To compare five-year post-operative outcomes in a cohort undergoing isolated AVR with the perceval valve to a contemporary cohort undergoing surgical AVR with a sutured bioprosthesis.
This study was a retrospective, cohort study at a single tertiary unit. Between 2017 and 2023, 982 suitable patients were identified. 174 Perceval valve replacements were matched to 174 sutured valve replacements. Cohort characteristics, intra-operative details, and post-operative outcomes were compared between the two groups.

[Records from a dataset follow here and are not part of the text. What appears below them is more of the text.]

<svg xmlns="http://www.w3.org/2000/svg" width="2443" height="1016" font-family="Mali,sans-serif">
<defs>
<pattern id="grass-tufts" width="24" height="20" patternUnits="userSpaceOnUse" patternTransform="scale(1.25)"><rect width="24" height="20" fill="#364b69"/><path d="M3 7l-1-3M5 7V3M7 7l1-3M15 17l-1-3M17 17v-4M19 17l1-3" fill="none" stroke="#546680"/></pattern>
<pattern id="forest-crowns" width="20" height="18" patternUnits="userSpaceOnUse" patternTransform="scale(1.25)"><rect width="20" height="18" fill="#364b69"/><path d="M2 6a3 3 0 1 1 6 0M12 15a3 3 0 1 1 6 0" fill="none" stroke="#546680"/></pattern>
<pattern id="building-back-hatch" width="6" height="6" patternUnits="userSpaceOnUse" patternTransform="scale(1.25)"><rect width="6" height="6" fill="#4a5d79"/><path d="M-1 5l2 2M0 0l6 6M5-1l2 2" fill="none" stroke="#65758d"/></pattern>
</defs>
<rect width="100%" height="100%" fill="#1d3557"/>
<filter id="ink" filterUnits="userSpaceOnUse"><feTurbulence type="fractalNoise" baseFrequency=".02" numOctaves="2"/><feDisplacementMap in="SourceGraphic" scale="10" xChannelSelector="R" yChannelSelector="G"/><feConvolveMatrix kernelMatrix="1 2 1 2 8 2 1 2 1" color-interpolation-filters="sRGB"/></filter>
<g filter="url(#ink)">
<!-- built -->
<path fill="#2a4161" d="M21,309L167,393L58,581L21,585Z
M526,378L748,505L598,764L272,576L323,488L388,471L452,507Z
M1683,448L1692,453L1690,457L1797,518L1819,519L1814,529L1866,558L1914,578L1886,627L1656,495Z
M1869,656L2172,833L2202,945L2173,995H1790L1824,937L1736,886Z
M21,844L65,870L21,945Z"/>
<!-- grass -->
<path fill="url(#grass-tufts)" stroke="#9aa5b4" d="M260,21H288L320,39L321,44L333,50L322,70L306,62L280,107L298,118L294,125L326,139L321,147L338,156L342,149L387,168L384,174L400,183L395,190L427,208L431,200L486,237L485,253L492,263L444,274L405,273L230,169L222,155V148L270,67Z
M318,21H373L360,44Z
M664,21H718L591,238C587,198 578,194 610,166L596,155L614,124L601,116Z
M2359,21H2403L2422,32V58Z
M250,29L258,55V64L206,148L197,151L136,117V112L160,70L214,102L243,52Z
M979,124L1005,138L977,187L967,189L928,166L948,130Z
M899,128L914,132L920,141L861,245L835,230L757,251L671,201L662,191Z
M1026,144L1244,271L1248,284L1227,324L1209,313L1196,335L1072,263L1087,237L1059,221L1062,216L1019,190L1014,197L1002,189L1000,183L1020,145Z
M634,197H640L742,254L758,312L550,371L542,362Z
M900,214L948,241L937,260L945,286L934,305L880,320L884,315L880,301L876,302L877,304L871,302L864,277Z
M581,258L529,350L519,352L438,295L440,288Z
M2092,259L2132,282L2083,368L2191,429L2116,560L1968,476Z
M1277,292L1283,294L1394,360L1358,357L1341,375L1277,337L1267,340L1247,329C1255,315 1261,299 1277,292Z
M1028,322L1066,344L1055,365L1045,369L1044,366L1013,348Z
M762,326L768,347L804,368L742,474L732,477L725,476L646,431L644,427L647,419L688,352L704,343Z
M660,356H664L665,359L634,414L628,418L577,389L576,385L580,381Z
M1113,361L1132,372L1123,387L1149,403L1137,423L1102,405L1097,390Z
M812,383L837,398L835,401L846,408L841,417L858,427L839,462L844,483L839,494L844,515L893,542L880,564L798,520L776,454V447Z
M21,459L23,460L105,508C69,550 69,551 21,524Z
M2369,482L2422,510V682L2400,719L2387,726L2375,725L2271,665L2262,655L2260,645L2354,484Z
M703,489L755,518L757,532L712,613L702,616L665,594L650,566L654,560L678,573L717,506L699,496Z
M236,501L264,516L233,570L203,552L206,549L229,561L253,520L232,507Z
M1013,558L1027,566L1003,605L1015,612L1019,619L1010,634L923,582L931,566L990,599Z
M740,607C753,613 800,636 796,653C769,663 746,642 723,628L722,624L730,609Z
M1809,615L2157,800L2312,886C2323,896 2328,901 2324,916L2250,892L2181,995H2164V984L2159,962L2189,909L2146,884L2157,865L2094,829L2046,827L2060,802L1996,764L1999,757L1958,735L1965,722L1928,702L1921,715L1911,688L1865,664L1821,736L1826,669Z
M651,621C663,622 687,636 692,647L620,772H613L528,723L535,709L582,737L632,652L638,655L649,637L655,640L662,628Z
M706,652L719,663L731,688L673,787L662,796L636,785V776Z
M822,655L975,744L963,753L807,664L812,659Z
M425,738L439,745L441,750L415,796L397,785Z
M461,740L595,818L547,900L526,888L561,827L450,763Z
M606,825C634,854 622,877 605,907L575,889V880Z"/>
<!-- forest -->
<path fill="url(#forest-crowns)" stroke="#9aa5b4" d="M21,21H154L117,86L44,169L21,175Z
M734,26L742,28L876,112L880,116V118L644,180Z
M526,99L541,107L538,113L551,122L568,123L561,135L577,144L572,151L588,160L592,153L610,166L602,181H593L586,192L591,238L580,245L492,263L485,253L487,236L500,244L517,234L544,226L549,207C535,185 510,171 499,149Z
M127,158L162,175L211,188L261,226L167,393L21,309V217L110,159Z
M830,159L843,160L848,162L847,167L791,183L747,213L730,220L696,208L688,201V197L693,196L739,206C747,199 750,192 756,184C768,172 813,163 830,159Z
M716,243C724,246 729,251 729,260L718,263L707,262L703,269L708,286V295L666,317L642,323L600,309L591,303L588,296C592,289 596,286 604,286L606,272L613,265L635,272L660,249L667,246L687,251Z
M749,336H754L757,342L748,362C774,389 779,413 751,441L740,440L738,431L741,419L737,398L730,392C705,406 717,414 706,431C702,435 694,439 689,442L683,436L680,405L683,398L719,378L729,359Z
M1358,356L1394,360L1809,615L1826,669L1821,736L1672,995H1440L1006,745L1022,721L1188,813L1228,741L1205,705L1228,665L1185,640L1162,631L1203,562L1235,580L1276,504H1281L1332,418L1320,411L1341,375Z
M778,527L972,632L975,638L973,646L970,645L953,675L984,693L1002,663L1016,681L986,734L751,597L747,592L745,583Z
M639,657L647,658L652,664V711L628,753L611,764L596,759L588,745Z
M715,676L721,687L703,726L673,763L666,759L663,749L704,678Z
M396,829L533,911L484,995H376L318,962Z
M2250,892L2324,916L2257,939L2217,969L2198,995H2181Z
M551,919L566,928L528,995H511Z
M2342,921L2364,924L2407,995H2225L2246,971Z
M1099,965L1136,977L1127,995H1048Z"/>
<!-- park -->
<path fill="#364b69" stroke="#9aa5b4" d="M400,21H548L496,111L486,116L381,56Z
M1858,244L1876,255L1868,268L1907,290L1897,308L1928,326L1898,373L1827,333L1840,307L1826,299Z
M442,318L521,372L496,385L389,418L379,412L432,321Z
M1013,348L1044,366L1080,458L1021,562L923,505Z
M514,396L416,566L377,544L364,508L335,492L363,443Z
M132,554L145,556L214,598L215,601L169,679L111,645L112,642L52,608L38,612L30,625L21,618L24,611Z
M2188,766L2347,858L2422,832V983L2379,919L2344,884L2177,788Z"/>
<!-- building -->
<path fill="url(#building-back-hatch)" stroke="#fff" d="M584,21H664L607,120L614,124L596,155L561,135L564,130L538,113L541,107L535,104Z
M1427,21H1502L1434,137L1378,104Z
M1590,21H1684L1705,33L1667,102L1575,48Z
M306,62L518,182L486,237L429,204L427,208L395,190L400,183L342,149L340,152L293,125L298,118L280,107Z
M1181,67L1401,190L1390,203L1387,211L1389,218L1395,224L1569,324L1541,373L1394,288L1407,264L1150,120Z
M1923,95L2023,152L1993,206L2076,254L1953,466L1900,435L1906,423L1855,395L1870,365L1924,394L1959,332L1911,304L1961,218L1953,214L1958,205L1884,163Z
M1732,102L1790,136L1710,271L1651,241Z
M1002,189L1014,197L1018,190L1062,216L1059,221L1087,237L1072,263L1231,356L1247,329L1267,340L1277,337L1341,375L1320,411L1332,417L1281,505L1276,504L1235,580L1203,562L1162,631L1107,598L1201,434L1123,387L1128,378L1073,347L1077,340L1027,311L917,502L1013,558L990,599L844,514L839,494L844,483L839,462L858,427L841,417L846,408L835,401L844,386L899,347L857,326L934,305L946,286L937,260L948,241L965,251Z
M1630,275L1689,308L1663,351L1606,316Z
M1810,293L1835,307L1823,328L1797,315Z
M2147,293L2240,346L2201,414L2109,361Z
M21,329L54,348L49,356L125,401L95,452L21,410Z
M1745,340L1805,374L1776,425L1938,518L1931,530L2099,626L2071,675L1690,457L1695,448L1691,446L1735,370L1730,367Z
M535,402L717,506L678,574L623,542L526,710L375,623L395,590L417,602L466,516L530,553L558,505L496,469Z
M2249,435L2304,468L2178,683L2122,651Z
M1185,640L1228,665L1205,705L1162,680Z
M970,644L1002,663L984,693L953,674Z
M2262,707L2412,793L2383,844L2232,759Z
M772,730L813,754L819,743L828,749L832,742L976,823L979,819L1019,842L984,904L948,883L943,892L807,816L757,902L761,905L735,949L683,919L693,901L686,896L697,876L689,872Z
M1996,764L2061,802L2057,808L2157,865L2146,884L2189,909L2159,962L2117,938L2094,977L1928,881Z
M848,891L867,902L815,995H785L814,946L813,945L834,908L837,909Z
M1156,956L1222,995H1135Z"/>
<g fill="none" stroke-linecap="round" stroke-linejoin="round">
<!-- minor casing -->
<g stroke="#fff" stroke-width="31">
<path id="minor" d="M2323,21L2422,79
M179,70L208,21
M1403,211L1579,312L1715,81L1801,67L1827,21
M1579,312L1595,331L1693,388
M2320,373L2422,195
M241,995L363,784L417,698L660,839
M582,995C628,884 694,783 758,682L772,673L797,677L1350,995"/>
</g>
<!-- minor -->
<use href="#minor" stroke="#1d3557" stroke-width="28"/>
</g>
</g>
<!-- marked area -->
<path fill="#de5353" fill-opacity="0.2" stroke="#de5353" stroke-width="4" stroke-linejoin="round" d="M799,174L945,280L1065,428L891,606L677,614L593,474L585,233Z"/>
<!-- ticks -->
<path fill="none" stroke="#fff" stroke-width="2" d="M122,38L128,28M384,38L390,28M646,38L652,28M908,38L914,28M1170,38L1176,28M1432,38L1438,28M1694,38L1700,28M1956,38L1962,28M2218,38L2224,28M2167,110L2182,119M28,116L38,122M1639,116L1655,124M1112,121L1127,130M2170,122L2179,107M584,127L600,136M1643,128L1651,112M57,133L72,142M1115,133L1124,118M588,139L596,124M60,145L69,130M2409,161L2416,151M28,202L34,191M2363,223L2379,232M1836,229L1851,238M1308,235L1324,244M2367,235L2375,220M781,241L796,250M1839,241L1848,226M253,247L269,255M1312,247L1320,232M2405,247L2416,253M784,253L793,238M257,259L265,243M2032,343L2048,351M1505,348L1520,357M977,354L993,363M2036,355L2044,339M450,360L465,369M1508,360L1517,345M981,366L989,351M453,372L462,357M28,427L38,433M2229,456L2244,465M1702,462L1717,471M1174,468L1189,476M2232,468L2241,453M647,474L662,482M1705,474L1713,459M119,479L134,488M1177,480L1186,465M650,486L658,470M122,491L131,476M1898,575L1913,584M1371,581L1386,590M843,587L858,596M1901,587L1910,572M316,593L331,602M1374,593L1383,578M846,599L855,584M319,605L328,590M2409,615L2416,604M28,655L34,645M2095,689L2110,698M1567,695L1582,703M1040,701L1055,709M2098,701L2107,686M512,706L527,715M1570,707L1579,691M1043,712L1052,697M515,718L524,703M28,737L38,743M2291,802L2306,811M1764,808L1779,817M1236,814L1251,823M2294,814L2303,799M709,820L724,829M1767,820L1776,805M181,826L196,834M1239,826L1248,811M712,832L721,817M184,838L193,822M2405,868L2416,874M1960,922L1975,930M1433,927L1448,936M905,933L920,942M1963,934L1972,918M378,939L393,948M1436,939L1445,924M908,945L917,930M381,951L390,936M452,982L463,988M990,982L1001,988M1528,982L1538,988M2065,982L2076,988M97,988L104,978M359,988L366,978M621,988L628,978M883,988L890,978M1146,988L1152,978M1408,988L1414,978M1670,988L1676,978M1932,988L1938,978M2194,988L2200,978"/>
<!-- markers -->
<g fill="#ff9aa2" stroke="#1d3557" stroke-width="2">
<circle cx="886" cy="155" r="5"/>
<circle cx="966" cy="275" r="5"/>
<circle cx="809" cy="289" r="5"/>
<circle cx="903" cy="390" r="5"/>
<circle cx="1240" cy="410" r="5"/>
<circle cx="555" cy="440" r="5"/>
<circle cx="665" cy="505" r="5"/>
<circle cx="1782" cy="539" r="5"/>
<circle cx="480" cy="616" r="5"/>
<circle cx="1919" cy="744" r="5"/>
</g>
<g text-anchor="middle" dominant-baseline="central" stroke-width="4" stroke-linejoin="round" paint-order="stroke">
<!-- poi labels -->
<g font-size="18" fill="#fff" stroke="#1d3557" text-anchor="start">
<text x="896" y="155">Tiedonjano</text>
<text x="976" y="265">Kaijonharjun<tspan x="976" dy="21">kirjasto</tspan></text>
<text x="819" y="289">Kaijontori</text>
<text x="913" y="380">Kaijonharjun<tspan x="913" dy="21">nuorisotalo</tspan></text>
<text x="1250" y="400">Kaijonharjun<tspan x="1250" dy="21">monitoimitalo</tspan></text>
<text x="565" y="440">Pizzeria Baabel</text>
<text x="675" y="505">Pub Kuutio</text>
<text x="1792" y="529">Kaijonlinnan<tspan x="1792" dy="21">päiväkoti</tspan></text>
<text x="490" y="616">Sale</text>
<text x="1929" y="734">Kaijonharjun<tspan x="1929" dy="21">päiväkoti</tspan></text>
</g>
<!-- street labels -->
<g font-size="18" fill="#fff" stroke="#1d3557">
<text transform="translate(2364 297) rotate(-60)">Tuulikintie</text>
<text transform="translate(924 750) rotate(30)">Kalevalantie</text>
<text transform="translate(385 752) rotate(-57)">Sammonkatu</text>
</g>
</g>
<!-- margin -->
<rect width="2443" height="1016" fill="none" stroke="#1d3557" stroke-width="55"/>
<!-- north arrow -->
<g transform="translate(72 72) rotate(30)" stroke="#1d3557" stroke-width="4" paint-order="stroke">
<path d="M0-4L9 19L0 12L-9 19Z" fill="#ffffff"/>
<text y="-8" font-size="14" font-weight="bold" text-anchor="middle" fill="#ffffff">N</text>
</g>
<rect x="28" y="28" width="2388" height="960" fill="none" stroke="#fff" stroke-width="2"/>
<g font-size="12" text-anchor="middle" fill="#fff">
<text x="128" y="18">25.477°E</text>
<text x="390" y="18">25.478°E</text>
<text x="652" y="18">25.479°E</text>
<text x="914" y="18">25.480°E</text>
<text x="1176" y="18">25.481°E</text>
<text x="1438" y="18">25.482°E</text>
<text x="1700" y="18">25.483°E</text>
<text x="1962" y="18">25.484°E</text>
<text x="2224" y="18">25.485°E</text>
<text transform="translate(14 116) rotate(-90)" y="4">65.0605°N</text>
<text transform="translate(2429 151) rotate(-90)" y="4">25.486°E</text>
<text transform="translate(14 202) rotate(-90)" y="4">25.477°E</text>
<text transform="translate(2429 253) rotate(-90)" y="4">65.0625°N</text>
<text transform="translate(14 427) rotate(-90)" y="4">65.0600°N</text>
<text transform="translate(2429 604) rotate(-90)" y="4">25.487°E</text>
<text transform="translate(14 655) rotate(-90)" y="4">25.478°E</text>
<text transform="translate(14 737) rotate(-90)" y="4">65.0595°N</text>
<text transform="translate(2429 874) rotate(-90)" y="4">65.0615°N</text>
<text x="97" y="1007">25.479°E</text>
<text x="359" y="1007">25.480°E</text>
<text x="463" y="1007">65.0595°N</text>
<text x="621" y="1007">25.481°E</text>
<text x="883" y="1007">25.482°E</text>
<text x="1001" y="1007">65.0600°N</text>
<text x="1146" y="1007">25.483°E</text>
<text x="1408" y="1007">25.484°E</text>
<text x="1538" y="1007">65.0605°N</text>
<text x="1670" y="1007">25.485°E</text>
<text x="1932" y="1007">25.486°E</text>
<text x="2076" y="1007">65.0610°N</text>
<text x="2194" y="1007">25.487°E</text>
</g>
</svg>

Time under the aortic cross-clamp ( < 0.001), time on the cardiopulmonary bypass ( < 0.001) and total operative time ( < 0.001) were significantly reduced in the Perceval group. Patients in the Perceval valve group were at a lower risk of postoperative pneumonia [odds ratio (OR) = 0.53 (0.29-0.94)] and atrial fibrillation [OR = 0.58 (0.36-0.93)]. After propensity-matching, all-cause mortality did not significantly differ between the two groups in the five-year follow-up period. Larger valve sizes conferred an increased risk of mortality ( = 0.020).

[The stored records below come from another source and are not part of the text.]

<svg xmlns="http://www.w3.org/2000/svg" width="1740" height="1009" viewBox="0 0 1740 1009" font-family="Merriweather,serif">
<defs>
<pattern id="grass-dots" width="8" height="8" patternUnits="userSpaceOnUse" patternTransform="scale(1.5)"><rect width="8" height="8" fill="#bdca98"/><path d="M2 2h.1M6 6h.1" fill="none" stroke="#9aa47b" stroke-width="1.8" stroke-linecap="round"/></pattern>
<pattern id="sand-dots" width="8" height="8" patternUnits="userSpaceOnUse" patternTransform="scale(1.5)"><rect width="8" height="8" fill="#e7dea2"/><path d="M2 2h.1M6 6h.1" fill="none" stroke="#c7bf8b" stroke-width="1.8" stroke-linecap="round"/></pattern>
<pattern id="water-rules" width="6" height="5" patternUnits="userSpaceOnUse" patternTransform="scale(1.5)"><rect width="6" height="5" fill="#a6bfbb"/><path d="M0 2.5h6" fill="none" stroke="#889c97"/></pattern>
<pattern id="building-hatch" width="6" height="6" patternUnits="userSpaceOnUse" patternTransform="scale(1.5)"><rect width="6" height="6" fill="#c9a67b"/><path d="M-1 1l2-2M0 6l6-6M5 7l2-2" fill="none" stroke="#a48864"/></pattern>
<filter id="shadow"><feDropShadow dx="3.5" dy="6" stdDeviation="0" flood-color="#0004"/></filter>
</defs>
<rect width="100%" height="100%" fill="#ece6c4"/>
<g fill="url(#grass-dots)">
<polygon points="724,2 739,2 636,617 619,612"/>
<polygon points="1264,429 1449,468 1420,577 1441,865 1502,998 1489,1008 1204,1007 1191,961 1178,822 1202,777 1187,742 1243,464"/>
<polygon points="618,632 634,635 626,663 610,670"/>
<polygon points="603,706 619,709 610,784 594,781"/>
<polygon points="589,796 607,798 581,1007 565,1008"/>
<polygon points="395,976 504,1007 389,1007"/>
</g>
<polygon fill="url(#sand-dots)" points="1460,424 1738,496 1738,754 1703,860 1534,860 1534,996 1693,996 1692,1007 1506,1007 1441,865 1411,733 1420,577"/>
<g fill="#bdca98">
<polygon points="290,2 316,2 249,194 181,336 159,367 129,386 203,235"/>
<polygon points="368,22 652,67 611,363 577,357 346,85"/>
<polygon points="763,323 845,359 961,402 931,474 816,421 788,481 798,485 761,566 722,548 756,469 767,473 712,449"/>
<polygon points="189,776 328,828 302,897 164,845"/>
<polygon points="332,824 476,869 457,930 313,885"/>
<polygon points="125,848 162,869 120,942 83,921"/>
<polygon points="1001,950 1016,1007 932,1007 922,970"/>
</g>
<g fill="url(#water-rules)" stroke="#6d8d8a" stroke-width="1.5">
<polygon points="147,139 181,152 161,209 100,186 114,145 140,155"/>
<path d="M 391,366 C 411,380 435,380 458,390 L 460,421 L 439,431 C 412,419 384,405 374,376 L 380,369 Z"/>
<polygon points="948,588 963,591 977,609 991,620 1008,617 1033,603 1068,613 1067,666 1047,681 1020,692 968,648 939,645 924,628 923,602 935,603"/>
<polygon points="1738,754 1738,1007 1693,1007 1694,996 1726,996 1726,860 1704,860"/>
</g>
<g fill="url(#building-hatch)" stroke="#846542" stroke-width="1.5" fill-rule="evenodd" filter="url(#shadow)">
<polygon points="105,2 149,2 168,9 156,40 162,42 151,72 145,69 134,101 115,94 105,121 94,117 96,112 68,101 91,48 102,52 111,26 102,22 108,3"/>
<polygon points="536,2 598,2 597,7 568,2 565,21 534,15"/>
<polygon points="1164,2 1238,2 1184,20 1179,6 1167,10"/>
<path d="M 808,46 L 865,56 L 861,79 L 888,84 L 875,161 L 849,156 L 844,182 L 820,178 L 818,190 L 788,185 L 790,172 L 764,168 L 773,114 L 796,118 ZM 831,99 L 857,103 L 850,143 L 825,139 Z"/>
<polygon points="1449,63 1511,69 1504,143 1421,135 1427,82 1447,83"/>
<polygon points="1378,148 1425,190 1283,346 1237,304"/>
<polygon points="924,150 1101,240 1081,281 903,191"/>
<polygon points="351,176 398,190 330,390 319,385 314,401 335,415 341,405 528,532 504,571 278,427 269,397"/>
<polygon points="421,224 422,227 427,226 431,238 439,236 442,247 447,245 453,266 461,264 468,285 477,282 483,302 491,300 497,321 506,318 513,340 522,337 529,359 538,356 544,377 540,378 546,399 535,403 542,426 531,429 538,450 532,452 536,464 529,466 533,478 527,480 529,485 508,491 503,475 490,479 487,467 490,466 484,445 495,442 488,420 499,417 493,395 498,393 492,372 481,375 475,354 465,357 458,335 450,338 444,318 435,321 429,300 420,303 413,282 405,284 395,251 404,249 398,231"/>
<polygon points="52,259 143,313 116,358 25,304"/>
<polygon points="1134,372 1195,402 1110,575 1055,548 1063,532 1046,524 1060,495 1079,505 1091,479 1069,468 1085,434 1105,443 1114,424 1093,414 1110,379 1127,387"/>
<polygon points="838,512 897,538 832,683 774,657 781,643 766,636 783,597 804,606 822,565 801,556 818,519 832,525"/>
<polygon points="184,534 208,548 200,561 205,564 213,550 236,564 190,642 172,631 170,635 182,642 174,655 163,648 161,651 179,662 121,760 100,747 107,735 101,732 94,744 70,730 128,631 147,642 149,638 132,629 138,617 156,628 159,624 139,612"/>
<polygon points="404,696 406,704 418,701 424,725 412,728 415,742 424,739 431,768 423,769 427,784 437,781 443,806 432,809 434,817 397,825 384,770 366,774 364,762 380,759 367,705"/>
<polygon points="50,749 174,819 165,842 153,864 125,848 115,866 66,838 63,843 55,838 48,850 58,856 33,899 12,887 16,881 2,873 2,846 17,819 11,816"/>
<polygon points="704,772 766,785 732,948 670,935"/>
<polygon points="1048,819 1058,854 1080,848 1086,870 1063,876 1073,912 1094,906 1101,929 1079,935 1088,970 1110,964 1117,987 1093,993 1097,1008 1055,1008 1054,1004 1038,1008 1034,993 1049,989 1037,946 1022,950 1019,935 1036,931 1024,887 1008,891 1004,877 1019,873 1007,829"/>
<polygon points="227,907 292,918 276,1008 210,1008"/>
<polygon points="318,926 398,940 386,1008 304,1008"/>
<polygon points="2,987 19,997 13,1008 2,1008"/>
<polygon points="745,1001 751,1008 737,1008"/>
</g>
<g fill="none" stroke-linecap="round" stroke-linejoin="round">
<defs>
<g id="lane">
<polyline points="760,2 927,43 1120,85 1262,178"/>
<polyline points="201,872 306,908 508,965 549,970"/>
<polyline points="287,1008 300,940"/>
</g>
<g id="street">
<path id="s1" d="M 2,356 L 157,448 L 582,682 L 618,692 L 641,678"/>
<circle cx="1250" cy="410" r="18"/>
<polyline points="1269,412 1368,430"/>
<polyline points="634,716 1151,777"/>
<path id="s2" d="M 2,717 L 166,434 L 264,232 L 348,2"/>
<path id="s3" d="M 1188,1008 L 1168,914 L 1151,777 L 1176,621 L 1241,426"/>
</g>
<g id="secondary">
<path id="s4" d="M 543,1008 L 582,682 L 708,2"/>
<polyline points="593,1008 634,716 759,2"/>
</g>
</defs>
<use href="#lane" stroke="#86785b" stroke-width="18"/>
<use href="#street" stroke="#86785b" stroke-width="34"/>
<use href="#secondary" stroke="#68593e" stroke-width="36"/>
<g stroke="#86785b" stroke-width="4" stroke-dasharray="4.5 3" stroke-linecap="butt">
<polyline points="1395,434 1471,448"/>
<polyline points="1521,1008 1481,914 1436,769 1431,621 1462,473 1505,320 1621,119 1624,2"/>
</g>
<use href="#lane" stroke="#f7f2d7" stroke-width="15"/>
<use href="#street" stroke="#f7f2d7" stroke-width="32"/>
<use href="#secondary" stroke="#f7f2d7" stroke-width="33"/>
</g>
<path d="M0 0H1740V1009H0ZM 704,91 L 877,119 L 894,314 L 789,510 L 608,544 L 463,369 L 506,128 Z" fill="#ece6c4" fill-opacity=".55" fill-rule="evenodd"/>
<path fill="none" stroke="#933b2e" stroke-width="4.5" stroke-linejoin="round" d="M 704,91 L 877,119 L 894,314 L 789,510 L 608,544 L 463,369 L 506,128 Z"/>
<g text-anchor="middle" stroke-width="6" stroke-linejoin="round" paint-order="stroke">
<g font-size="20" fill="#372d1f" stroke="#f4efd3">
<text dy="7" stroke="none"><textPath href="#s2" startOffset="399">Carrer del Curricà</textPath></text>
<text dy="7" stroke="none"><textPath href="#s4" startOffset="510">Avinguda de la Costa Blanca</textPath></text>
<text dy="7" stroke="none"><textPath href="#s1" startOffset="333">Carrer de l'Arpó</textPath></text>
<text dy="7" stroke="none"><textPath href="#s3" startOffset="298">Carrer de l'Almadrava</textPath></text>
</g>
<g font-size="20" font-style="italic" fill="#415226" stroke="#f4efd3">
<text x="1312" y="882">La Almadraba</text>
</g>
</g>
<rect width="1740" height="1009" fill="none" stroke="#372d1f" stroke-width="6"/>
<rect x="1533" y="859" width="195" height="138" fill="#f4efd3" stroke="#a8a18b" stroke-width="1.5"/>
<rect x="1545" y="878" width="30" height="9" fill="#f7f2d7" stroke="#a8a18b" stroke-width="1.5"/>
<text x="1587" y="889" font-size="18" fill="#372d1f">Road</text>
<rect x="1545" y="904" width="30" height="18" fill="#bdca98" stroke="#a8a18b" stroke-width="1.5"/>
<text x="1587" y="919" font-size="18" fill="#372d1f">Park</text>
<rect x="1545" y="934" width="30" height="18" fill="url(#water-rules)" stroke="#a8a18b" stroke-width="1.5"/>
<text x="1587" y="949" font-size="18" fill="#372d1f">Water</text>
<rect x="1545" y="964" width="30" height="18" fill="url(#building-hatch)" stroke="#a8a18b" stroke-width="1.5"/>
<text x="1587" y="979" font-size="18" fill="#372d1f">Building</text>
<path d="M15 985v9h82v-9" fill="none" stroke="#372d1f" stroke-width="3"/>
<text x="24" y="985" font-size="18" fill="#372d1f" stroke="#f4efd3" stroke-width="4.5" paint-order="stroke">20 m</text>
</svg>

Sutureless surgical AVR (SAVR) is a safe and efficient alternative to SAVR with a sutured bioprosthesis, and may confer a reduced risk of post-operative atrial fibrillation. Clinician tendency towards 'oversizing' sutureless aortic valves translates into adverse clinical outcomes. Less time on the cardiopulmonary bypass circuit allows for the treatment of otherwise high-risk patients.
Perceval Sorin S(Perceval瓣膜)是一种无缝合生物假体,设计用于可能不适合经导管主动脉瓣植入术或传统外科主动脉瓣置换术(AVR)的高危人群。
比较接受Perceval瓣膜单纯AVR的队列与接受缝合生物假体外科AVR的当代队列的术后五年结局。
本研究是在单一三级医疗单位进行的一项回顾性队列研究。2017年至2023年期间,确定了982例合适的患者。174例Perceval瓣膜置换术与174例缝合瓣膜置换术相匹配。比较两组的队列特征、术中细节和术后结局。
Perceval组的主动脉交叉阻断时间(<0.001)、体外循环时间(<0.001)和总手术时间(<0.001)显著缩短。Perceval瓣膜组患者术后发生肺炎的风险较低[比值比(OR)=0.53(0.29 - 0.94)]和心房颤动的风险较低[OR = 0.58(0.36 - 0.93)]。倾向匹配后,在五年随访期内两组的全因死亡率无显著差异。较大的瓣膜尺寸使死亡风险增加(=0.020)。
无缝合外科AVR(SAVR)是使用缝合生物假体的SAVR的一种安全有效的替代方法,可能会降低术后心房颤动的风险。临床医生对无缝合主动脉瓣“尺寸过大”的倾向会导致不良临床结局。体外循环时间较短允许治疗其他高危患者。